_Parts of the exercise_.
• A. According to the statistical analysis excerpt, which software packages were used for all the analyses?
• B. Resume the statistical analysis excerpt, picking up after its final sentence.

Three logistic regression analyses were carried out. To analyse the prevalence of haematological patients admitted to the ICU among medical ICU admissions over time, we used the mixed model logistic regression analysis for the entire cohort using haematological status (yes vs. no) as the response variable and calendar time as the covariate. To account for clustering in ICUs, we used a random coefficient model that allowed each ICU to have its own trend in prevalence over time. For comparison, trends over time were also analysed in the same way as for medical ICU patients with chronic liver cirrhosis, chronic heart failure and solid tumours.

To analyse whether trends in risk-adjusted hospital mortality over time differed between haematological and non-haematological patients, we used fixed-effects logistic regression analysis with hospital mortality as the response variable and the logit-transformed APACHE II mortality risk score (to adjust for patient case-mix), calendar time and haematological ICU admission (yes vs. no) as covariates. We also included an interaction between calendar time and admission of haematological patients to the ICU. For comparison, trends in risk-adjusted hospital mortality over time were similarly analysed for subgroups of patients with chronic liver cirrhosis, chronic heart failure and patients with a solid tumours, but without inclusion of ‘haematological ICU admission’ and its interaction with calendar time as covariates.

Finally, a similar fixed-effect logistic regression analysis was conducted within the group of haematological patients to assess the association between leukocytopenia at ICU admission and risk-adjusted hospital mortality. In this analysis, the logit-transformed APACHE II mortality risk, calendar time, leukocytopenia (modelled as WBC <1.0 × 109/L) and an interaction between calendar time and leukocytopenia were included in the model. Furthermore, to correct for volume–outcome effects, we added the number of haematological ICU admissions that took place in the same centre and same month as the ICU admission in question, as the continuous covariate to this model.

All statistical analyses were performed using the Statistical Package for Social Sciences (SPSS) version 20.01 (SPSS Inc., Chicago, IL) and R, version 2.14 [16].

(Chart-based quiz items)
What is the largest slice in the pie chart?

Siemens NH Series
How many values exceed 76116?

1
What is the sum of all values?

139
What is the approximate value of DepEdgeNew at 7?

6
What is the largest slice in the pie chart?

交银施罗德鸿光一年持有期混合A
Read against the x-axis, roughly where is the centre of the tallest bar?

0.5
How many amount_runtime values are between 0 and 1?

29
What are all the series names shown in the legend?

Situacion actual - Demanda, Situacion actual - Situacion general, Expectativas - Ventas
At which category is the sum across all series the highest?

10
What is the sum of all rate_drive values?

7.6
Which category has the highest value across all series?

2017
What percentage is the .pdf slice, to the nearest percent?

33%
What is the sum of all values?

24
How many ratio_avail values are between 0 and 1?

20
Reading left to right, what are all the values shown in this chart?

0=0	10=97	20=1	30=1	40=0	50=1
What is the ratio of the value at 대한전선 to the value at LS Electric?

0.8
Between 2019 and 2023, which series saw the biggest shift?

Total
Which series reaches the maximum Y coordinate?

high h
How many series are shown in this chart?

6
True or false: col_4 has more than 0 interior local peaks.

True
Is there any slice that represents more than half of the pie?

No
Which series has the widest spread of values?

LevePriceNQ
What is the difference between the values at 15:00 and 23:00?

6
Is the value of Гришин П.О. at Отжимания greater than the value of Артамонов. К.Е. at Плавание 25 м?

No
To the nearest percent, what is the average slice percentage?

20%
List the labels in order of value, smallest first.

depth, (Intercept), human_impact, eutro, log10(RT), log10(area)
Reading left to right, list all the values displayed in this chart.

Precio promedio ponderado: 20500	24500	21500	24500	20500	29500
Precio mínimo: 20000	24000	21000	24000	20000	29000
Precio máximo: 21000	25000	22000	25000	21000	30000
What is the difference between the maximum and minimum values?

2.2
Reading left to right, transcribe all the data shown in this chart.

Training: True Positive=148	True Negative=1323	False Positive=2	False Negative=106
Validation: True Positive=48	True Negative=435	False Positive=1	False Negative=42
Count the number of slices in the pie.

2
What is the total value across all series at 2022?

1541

_Answers to the problems_.
• A. SPSS version 20.01 and R version 2.14.

• B.
Results

Patients

A total of 288,568 patients admitted to 36 ICUs participating in the Dutch NICE during the entire study period were included in our study, of which 2,935 admissions were identified as haematological patients. Following exclusion of those patients who did not fulfill our criteria (flowchart shown in Fig. 1), data of 1,741 patients with a haematological disease admitted for the first time to the ICU were included in the analyses: 1,673 of these patients (96 %) were registered in the NICE as having a haematological malignancy, and 68 (4 %) were admitted to the ICU admission upon request of the haematologist. Data on a group of 60,954 patients without a haematological malignancy admitted to the medical ICU were available for further analysis. The median [interquartile range (IQR)] WBC for haematological and non-haematological patients was 5.8 × 109/L [IQR 1.1–12.7] and 10.6 × 109/L [IQR 7.6–14.6], respectively.
https://static-content.springer.com/image/art%3A10.1007%2Fs00134-014-3373-x/MediaObjects/134_2014_3373_Fig1_HTML.gif
Fig. 1

Flowchart illustrating the inclusion and exclusion criteria for entry into the study and for classification into haematological and non-haematological patient subgroups. WBC White blood cells, ICU intensive care unit

Among all patients admitted to the medical ICU, 2.8 % were due to haematological conditions, and this prevalence increased over time at 6 % per year [odds ratio (OR) 1.06 annually; 95 % confidence interval (CI) 1.03–1.10]. The number of patients with chronic liver cirrhosis admitted to the ICU (n = 1,264; 2.0 % of all medical admissions) also increased over time (OR 1.06; 95 % CI 1.03–1.09), as did the number of admissions of patients with solid tumours (n = 737, 1.1 %; OR 1.16; 95 % CI 1.10–1.22). The number of patients with chronic heart failure admitted to the ICU (n = 3,672; 5.9 %) decreased over time (OR 0.95, 95 % CI 0.91–0.99).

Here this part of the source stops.